Chrome and PDFs requiring web authentication showing only the first page, then dots

Recently a user told us that only the first page of their PDF was showing, and all subsequent pages were just showing as tiny dots:

Screenshot of a broken PDF that only shows the first page, followed by dots

After a little debugging we found an issue with Chrome that was related to this.

To reproduce the bug the following must be true:

  1. The PDF must require a cookie to access (for instance, by using the Drupal private file system).
  2. The browser must be set to render the PDF instead of downloading it
  3. The PDF must be saved with linearization (“Optimize for fast web view”)

Ultimately, when Chrome detects a linearized PDF it treats the file more like a movie than an arbitrary binary object, and after getting the first page, it issues HTTP Range Requests for more pages in order to (appear to) speed things up. Unfortunately, these additional range requests don’t appear to include the cookie which results in a server error, probably a 403 if you have things setup correctly. You should be able to tail your logs to find the multiple requests, and the duplicates will list the file itself as the referer.
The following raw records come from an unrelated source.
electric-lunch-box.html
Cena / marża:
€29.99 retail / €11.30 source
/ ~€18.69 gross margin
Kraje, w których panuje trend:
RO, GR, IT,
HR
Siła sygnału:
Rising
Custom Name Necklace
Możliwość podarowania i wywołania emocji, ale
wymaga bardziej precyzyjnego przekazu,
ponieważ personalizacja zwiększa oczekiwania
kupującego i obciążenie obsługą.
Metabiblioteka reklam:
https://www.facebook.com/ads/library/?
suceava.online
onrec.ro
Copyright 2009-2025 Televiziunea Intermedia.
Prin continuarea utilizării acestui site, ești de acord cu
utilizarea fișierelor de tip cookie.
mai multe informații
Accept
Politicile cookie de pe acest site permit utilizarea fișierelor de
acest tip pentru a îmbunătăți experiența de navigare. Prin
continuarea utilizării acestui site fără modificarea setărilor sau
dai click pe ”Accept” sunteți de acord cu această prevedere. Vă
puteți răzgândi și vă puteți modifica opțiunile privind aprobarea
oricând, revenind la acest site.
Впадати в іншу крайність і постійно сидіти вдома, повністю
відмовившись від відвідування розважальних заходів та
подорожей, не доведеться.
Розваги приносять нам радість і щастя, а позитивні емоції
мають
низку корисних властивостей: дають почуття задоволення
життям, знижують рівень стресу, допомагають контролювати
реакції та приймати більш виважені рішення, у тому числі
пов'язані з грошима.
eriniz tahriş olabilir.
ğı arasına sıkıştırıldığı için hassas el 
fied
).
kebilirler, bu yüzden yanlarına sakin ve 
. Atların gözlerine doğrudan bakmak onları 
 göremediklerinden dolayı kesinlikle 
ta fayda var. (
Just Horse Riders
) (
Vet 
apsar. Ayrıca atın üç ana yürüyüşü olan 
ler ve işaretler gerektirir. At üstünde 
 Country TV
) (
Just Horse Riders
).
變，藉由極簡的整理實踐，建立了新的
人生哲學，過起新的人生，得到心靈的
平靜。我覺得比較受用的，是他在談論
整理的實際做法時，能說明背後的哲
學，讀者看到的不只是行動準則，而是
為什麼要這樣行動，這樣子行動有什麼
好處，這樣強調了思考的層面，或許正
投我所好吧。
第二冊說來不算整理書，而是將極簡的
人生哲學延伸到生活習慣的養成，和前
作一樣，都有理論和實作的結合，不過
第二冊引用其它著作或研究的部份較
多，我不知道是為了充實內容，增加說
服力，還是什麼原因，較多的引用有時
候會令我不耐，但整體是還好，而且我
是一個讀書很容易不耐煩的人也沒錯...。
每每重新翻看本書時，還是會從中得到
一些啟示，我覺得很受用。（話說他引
example.org 127.0.0.1 - - [14/Oct/2020:15:57:11 -0500] "GET /system/files/documents/file.pdf HTTP/1.1" 200 12607446 "https://example.org/page/x/y/z" "Mozilla/5.0 (Windows NT 10.0; Win64; x64) AppleWebKit/537.36 (KHTML, like Gecko) Chrome/86.0.4240.75 Safari/537.36"
example.org 127.0.0.1 - - [14/Oct/2020:15:57:12 -0500] "GET /system/files/documents/file.pdf HTTP/1.1" 403 26966 "https://example.org/system/files/documents/file.pdf" "Mozilla/5.0 (Windows NT 10.0; Win64; x64) AppleWebKit/537.36 (KHTML, like Gecko) Chrome/86.0.4240.75 Safari/537.36"
example.org 127.0.0.1 - - [14/Oct/2020:15:57:12 -0500] "GET /system/files/documents/file.pdf HTTP/1.1" 403 26966 "https://example.org/system/files/documents/file.pdf" "Mozilla/5.0 (Windows NT 10.0; Win64; x64) AppleWebKit/537.36 (KHTML, like Gecko) Chrome/86.0.4240.75 Safari/537.36"

The only fix that we would so far is to re-save or re-export without linearization. You can do that from Acrobat by performing a File, Save as Other, Optimized PDF. In the window that opens, uncheck everything on the except “Clean Up”, and for that option uncheck all of the settings:

Options to disable linearization when saving a PDF

If you want to know if a file has linearization applied to it you can open it a hex editor like XVI32, and in the first could of dozen bytes look for <</Linearized.